*Dokument*.
=======

Den kulinarischen Aspekten der fünf Weltreligionen widmet sich Katja Sindemanns "Götterspeisen"
In dieser Galerie: 11 Bilder
Osterlamm, Challa oder Laddus - hohe religiöse Festtage sind mit fixen
Ritualen und Symbolen bei Speisen und Getränken verbunden. Opferspeisen,
geheiligte, verbotene oder reinigende Speisen - was abseits von
tradierten Regeln und Gewohnheiten tatsächlich in den Heiligen Schriften
steht, wo es Parallelen zwischen den Religionen gibt und wie die
manchmal allzu strengen Fastenregeln hintergangen werden, offenbart die
Historikerin und Religionswissenschaftlerin Katja Sindemann. In ihrem
Buch "Götterspeisen" spürt sie den religiösen Essgewohnheiten in
Judentum, Christentum, Islam, Hinduismus und Buddhismus nach und liefert
Rezepte für die oft mit hoher Symbolik belegten Speisen.
Nicht nur innerhalb der historisch aufeinander aufbauenden
monotheistischen Weltreligionen Judentum, Christentum und Islam, finden
sich Parallelen im religiösen Essverhalten, sondern auch zu den
asiatischen Religionen Hinduismus und Buddhismus. So kennen alle
Religionen das Gebot des Fastens und global haben die Gläubigen
Möglichkeiten gefunden, dieses zu umgehen. In allen Religionen sind
bestimmte Feiertage mit bestimmten Speisen verbunden.
Allen Religionen
ist die Speiseweihe oder der Essenssegen gemein sowie die, zumindest
phasenweise, Vorschrift oder Empfehlung, auf Fleisch zu verzichten. In
buddhistischen Essensgebeten wird all jener gedacht, die an der
Herstellung der Nahrungsmittel und Zubereitung der Speisen beteiligt
waren.

=======

*Datenauszug*.
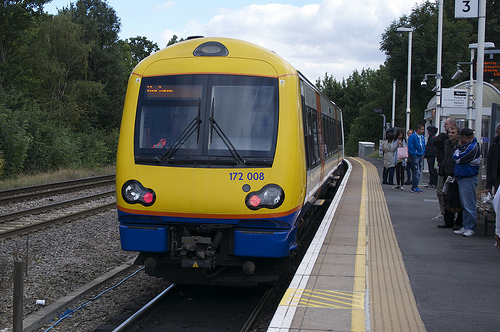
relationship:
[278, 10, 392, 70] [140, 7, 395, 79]
cloud in sky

=======

*Zu erledigen*.
A. Prüfe, ob die folgenden Aussagen mit dem Text über das Buch „Götterspeisen“ übereinstimmen, und antworte jeweils mit Ja oder Nein sowie dem entscheidenden Wortlaut des Textes als wörtlichem Zitat. (i) Katja Sindemann ist Historikerin und Religionswissenschaftlerin. (ii) Das Buch befasst sich nur mit Judentum, Christentum und Islam. (iii) In buddhistischen Essensgebeten wird derer gedacht, die an der Herstellung der Nahrungsmittel beteiligt waren.
B. Fasse den Absatz aus dem Text über das Buch „Götterspeisen“, der mit „Nicht nur innerhalb“ beginnt, als Stichpunktliste zusammen und behalte seine wesentlichen Fakten bei.
C. Schreibe den Text über das Buch „Götterspeisen“ nach seinem letzten Satz weiter.

*Lösungen*.
A.
(i) Ja: „Historikerin und Religionswissenschaftlerin Katja Sindemann“
(ii) Nein: „spürt sie den religiösen Essgewohnheiten in Judentum, Christentum, Islam, Hinduismus und Buddhismus nach“
(iii) Ja: „In buddhistischen Essensgebeten wird all jener gedacht, die an der Herstellung der Nahrungsmittel und Zubereitung der Speisen beteiligt waren.“

B.
- Parallelen im religiösen Essverhalten gibt es zwischen den historisch aufeinander aufbauenden monotheistischen Religionen Judentum, Christentum und Islam.
- Parallelen gibt es auch zu den asiatischen Religionen Hinduismus und Buddhismus.
- Alle Religionen kennen das Gebot des Fastens.
- Gläubige haben weltweit Möglichkeiten gefunden, es zu umgehen.
- In allen Religionen sind bestimmte Feiertage mit bestimmten Speisen verbunden.

C.
Oft wohnt den Speisen eine symbolische Bedeutung inne, wie etwa
das Osterlamm als „Lamm Gottes" Symbol für Jesus Christus ist. Oft ist
die Auswahl und Zubereitung der Lebensmittel mit medizinischem Wissen um
Heilung und Stärkung des Organismus verbunden: von der ayurvedischen
Lehre über Traditionelle Chinesische Medizin bis zu den
mittelalterlichen Klostergärten. Ebenso sind rituelle Waschungen vor
der Mahlzeit in mehreren Kulturen verankert.
In fünf Kapiteln über die fünf Weltreligionen arbeitet Sindemann
Überlieferungen, Gebräuche, Mythen und wissenschaftliche
Erklärungsversuche auf, die manchmal Begründungen für das Aufkommen
ritueller Speisen liefern, manchmal aber - oft nach jahrzehntelangen
kulturwissenschaftlichen Forschungen - in der Sackgasse enden: "Gott hat es gesagt, also wird es
gemacht!".
Die Religionswissenschaftlerin nähert sich den
unterschiedlichen Kulturen behutsam und differenziert: "Jedem Text über
Hinduismus muss die Erklärung vorangehen, dass es DEN Hinduismus nicht
gibt, genauso wenig, wie es DIE indische Küche gibt."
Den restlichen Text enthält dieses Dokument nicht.